> Requirement: Skip the pictures and write out, word for word, the lines below from the one with "middle dip: (181, 324)" through the one with "index dip: (279, 211)", inclusive.

> Exercise input:
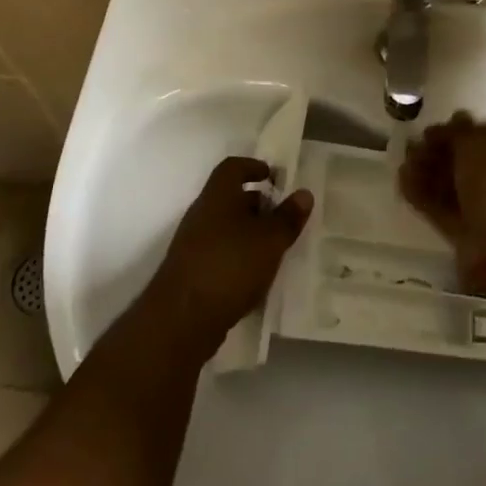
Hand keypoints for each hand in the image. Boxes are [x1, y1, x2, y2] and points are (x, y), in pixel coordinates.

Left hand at [144, 156, 311, 360]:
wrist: (182, 318)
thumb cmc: (230, 265)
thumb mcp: (269, 240)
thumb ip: (288, 217)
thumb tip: (304, 194)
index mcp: (217, 196)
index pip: (232, 167)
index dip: (253, 166)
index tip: (273, 176)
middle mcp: (201, 214)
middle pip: (229, 198)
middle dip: (256, 204)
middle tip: (282, 216)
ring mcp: (193, 244)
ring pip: (225, 228)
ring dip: (248, 233)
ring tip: (274, 248)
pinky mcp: (191, 272)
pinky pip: (219, 253)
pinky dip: (238, 257)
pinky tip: (256, 276)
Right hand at [399, 113, 485, 286]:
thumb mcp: (478, 144)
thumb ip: (458, 132)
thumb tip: (446, 125)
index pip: (478, 134)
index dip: (452, 130)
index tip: (426, 131)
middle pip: (460, 160)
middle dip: (434, 152)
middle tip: (409, 147)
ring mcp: (482, 206)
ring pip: (448, 184)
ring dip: (425, 173)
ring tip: (402, 163)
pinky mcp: (464, 232)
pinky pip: (439, 208)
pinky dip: (421, 196)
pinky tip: (402, 183)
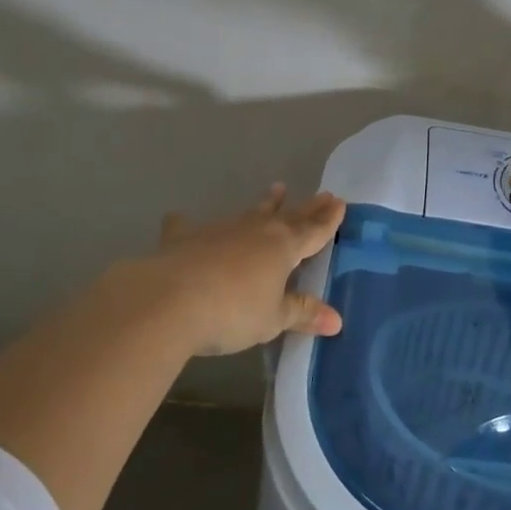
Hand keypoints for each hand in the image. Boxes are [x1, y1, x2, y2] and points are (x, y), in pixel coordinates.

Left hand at [131, 185, 346, 355]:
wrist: (169, 299)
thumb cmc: (232, 312)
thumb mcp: (272, 319)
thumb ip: (301, 313)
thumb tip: (336, 320)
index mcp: (282, 248)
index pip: (313, 232)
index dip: (328, 220)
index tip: (340, 203)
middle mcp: (255, 231)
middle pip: (288, 217)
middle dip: (307, 208)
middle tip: (323, 194)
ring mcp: (219, 230)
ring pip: (249, 213)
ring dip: (265, 204)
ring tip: (276, 189)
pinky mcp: (184, 237)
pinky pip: (189, 226)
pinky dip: (187, 223)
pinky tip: (180, 218)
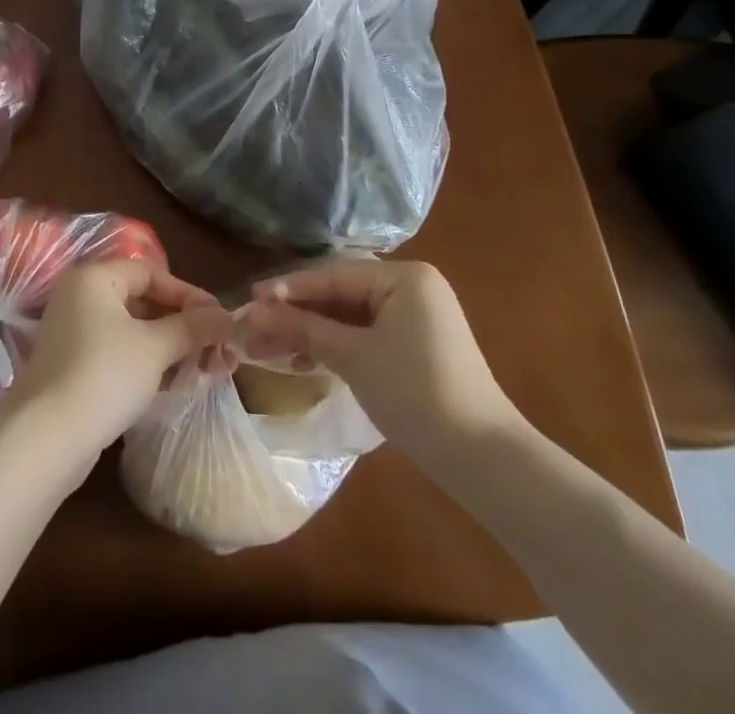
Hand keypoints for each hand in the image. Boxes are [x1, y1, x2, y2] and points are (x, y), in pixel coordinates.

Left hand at [9, 259, 228, 464]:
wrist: (46, 439)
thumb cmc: (104, 375)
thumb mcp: (155, 348)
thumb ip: (192, 328)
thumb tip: (227, 317)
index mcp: (95, 278)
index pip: (151, 272)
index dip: (188, 294)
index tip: (218, 319)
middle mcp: (80, 297)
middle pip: (142, 300)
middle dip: (181, 324)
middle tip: (215, 347)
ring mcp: (73, 333)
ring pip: (132, 330)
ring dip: (168, 347)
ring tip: (203, 369)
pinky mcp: (73, 366)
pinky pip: (118, 353)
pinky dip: (146, 363)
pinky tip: (174, 384)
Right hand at [239, 259, 524, 462]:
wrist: (484, 459)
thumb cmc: (417, 394)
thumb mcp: (354, 358)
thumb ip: (303, 329)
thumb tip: (254, 313)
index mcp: (404, 277)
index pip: (333, 276)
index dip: (288, 289)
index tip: (250, 299)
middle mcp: (411, 288)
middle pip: (339, 295)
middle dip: (296, 315)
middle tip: (254, 328)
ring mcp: (415, 319)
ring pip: (349, 318)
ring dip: (311, 333)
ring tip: (269, 349)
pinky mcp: (414, 348)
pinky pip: (364, 336)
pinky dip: (335, 347)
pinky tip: (304, 360)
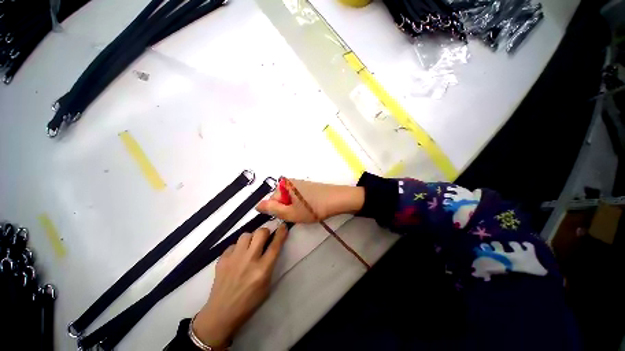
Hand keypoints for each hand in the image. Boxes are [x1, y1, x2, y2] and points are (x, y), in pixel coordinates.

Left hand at [192, 225, 288, 348]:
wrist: (221, 313)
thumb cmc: (249, 302)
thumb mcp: (267, 285)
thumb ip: (270, 264)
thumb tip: (271, 247)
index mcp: (262, 269)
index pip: (275, 245)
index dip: (281, 233)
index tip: (283, 226)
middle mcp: (249, 260)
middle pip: (260, 233)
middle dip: (265, 232)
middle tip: (265, 238)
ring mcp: (234, 258)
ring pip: (246, 235)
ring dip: (251, 238)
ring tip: (250, 246)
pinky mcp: (222, 259)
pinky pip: (233, 244)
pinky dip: (238, 247)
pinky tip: (237, 256)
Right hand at [256, 179, 364, 222]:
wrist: (336, 200)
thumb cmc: (312, 208)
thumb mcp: (290, 213)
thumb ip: (272, 209)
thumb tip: (257, 205)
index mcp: (284, 185)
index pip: (271, 201)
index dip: (279, 211)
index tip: (290, 216)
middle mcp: (290, 181)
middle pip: (281, 199)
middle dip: (287, 208)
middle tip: (299, 214)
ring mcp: (299, 183)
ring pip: (289, 199)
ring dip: (294, 207)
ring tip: (306, 211)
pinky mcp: (307, 185)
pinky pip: (297, 196)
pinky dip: (301, 203)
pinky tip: (310, 206)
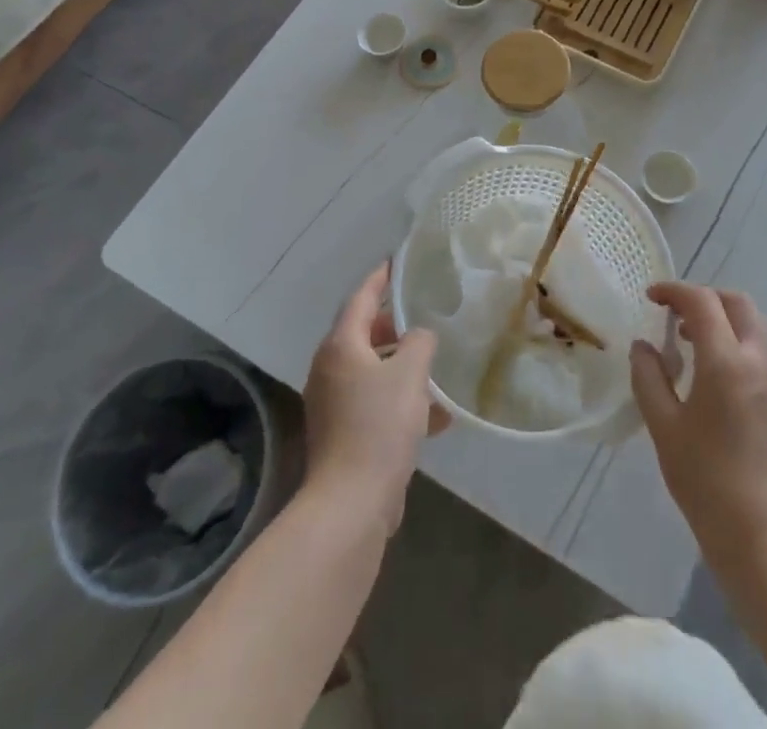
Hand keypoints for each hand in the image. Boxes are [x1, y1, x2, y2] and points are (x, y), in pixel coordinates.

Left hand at [303, 263, 447, 533]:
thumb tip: (419, 336)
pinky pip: (374, 402)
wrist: (351, 504)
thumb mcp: (410, 375)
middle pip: (362, 334)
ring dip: (401, 366)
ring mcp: (333, 404)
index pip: (360, 298)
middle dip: (392, 325)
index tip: (397, 262)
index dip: (380, 279)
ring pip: (371, 370)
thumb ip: (419, 344)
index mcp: (340, 347)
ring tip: (434, 366)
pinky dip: (400, 400)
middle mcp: (330, 369)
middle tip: (421, 316)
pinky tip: (436, 417)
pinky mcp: (342, 434)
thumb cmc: (379, 427)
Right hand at [630, 283, 766, 556]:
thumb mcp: (664, 427)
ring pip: (753, 324)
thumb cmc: (706, 481)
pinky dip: (735, 340)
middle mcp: (758, 360)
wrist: (763, 538)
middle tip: (673, 314)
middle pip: (737, 303)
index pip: (702, 302)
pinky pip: (760, 349)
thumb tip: (643, 346)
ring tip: (690, 340)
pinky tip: (711, 371)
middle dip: (704, 297)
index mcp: (727, 362)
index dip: (674, 291)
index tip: (650, 297)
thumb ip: (649, 378)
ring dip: (723, 317)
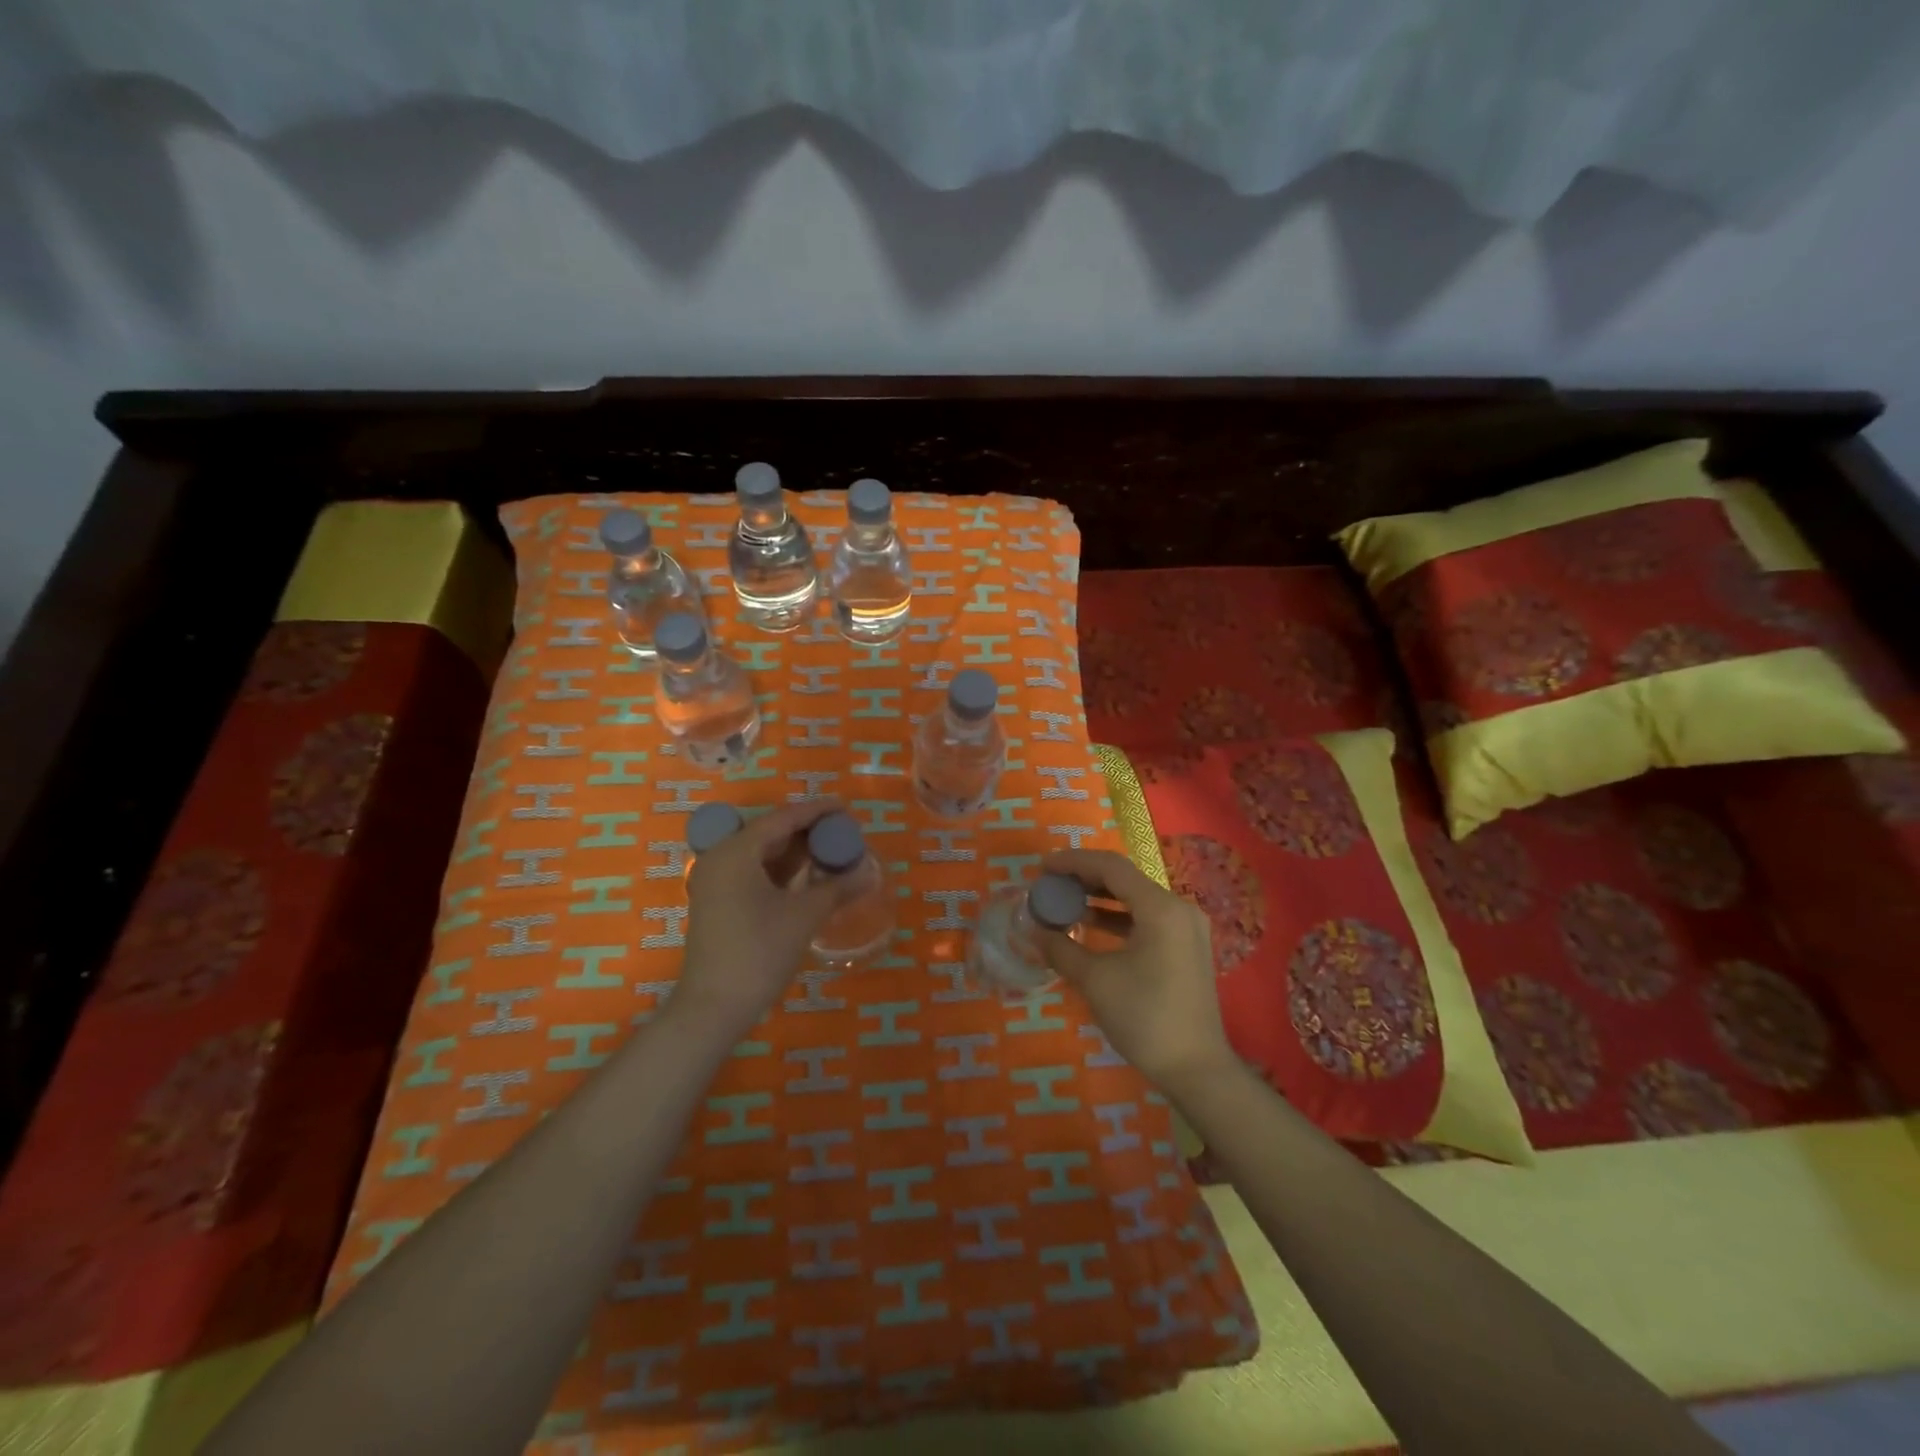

> Answer box:
middle dip: (181, 324)
middle tip: (215, 347)
ring mcp: (73, 333)
ring pip: (132, 330)
ring dip: (168, 347)
ring tip: (203, 369)
pinky mcp: (73, 366)
pinky pip: (118, 353)
pinky dip: (146, 363)
pinky tip: (174, 384)
Right hand at [239, 259, 524, 462]:
wrist: (484, 459)
thumb cmc: (417, 394)
thumb mcp: (354, 358)
thumb ip: (303, 329)
thumb tip: (254, 313)
index mcp: (404, 277)
index pip: (333, 276)
index dip: (288, 289)
index tip: (250, 299)
middle mcp: (411, 288)
middle pip: (339, 295)
middle dip: (296, 315)
middle tip: (254, 328)
ring mcp: (415, 319)
ring pip: (349, 318)
ring dip: (311, 333)
ring tip: (269, 349)
pinky mcp: (414, 348)
pinky pip: (364, 336)
pinky dip: (335, 347)
pinky tip: (304, 360)
Hand keypoints for each hand in the image. Boxes are [x1, y1, x2, y2] and points are (x, y), in pixel coordinates.

Left hand at [192, 225, 288, 348]:
wrist: (221, 313)
thumb cmc: (249, 302)
thumb mcp: (267, 285)
thumb ip: (270, 264)
thumb tip: (271, 247)
index mcp: (262, 269)
index pip: (275, 245)
index dip: (281, 233)
index tip: (283, 226)
middle mcp: (249, 260)
middle pip: (260, 233)
middle dip: (265, 232)
middle tip: (265, 238)
ring mcp: (234, 258)
ring pip: (246, 235)
ring dip: (251, 238)
ring tip: (250, 246)
pinky mcp: (222, 259)
pinky pip: (233, 244)
pinky dip: (238, 247)
pinky tip: (237, 256)
Right hand at [256, 179, 364, 222]:
wrist: (336, 200)
thumb cmc: (312, 208)
thumb mcp: (290, 213)
thumb ip: (272, 209)
thumb tip: (257, 205)
index mcp: (284, 185)
index pip: (271, 201)
index dip: (279, 211)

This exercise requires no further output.